**JOB**
How many lines in the listing include the string "potted"? Reply with the number alone.

**GIVEN RECORDS**
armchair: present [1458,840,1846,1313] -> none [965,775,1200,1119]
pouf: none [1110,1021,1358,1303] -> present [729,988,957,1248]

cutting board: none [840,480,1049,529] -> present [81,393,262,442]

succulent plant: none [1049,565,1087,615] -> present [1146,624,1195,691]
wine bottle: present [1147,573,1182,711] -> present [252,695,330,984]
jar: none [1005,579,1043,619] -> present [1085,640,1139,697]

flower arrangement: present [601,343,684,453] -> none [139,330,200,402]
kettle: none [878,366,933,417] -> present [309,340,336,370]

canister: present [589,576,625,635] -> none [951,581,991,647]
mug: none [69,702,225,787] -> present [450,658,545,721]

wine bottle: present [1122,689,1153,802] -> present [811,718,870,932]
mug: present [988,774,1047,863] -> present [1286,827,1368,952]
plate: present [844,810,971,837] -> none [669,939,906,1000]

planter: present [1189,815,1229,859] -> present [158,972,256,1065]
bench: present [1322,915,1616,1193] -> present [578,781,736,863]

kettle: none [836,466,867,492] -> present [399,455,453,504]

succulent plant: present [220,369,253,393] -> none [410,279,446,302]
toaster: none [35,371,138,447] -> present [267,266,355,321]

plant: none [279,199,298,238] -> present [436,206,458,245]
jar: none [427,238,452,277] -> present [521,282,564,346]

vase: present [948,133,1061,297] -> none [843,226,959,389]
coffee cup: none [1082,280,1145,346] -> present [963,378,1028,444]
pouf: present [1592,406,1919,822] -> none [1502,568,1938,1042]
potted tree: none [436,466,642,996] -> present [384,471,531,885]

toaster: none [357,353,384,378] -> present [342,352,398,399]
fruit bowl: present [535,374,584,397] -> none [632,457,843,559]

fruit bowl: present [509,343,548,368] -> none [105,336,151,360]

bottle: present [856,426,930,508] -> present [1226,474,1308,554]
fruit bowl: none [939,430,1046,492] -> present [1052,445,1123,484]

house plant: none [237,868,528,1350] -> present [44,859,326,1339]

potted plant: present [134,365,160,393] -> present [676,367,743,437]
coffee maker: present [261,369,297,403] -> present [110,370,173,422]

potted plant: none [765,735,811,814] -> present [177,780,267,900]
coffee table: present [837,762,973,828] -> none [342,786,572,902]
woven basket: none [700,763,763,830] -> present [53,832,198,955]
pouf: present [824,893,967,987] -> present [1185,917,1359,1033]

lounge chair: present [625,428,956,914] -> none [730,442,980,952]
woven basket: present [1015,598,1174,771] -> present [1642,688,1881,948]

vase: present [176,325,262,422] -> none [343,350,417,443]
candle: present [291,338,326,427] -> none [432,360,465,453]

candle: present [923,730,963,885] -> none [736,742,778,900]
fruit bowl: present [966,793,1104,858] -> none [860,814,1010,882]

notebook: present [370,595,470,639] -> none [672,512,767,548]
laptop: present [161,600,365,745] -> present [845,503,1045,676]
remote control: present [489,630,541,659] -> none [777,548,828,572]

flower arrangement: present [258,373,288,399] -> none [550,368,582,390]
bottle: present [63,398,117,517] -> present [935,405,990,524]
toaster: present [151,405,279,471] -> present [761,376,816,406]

**RESPONSE AREA**
3